**Exercise prompt:** List each line of the data that holds the word "scroll".

**Provided data:**
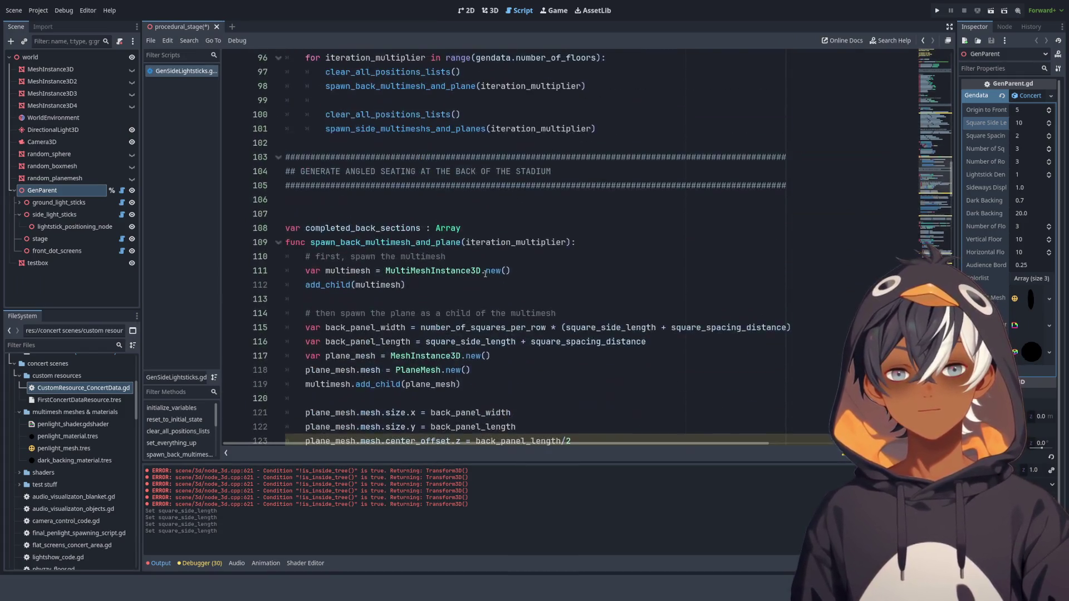
scroll(485, 273, "down", 5)
scroll(414, 237, "down", 2)
double_click(440, 199)
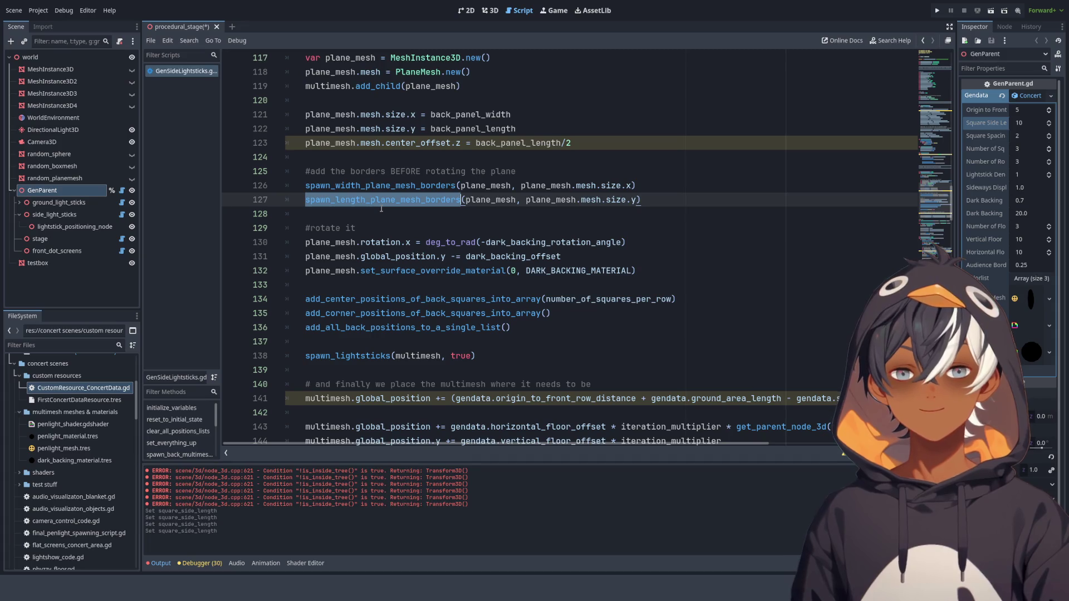
scroll(381, 208, "down", 9)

**Solution for this exercise:**
scroll(485, 273, "down", 5)
scroll(414, 237, "down", 2)
scroll(381, 208, "down", 9)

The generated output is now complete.